Illegal drugs, and even those that are ‘legal’, often have a profound effect on the individuals who take them, and on the society they live in.

On an individual level, drugs can take a heavy toll on the mind, body and relationships of an individual. Some are chemically addictive and alter the internal balance of the body, triggering a physical dependency. Others can lead to a powerful psychological addiction that causes the drug users to seek out a substance again and again, despite its harmful effects on their health and their life. At their worst, some drug addictions can lead to death.

Drugs don’t just affect those who take them, though. In a family environment children, parents and spouses can all be affected by the destructive and addictive behaviours of those with drug dependencies. The secondary effects on society include kids dropping out of school, children who have lost one or more parents to drug abuse and higher crime rates.

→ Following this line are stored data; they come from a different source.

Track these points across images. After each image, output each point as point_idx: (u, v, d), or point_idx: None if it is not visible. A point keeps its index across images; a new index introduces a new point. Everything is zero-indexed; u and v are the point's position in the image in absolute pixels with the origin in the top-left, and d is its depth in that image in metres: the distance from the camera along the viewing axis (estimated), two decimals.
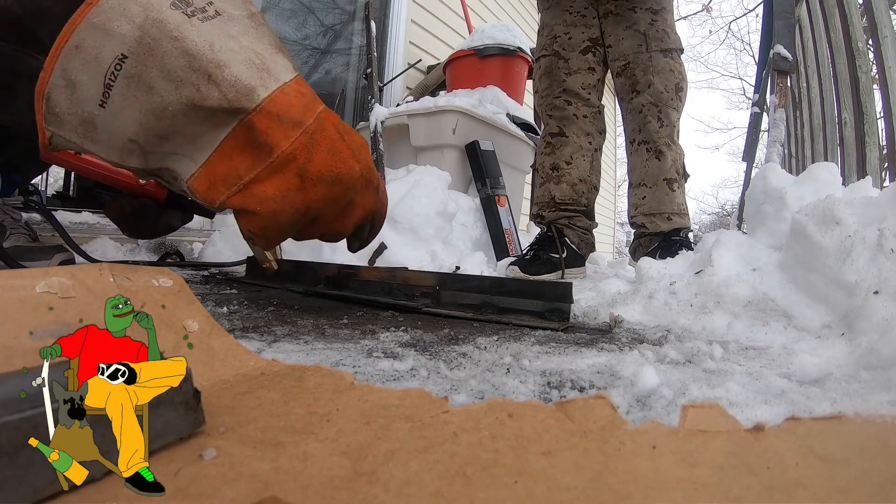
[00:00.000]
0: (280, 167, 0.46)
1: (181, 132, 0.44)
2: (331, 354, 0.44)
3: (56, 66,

The cost of the ‘drug war’ also has a significant impact on economies in many countries, with large amounts of money being spent on enforcing drug laws, treating addicts and dealing with the aftermath of drug abuse.

Many cities around the world also pay the cost for drugs in the disproportionate amount of crimes and homicides that are linked to the illicit trafficking and selling of drugs. In the case of some illegally grown narcotic drugs, outright warfare has broken out in areas of South America for control of the supply and trafficking routes, leading to many casualties.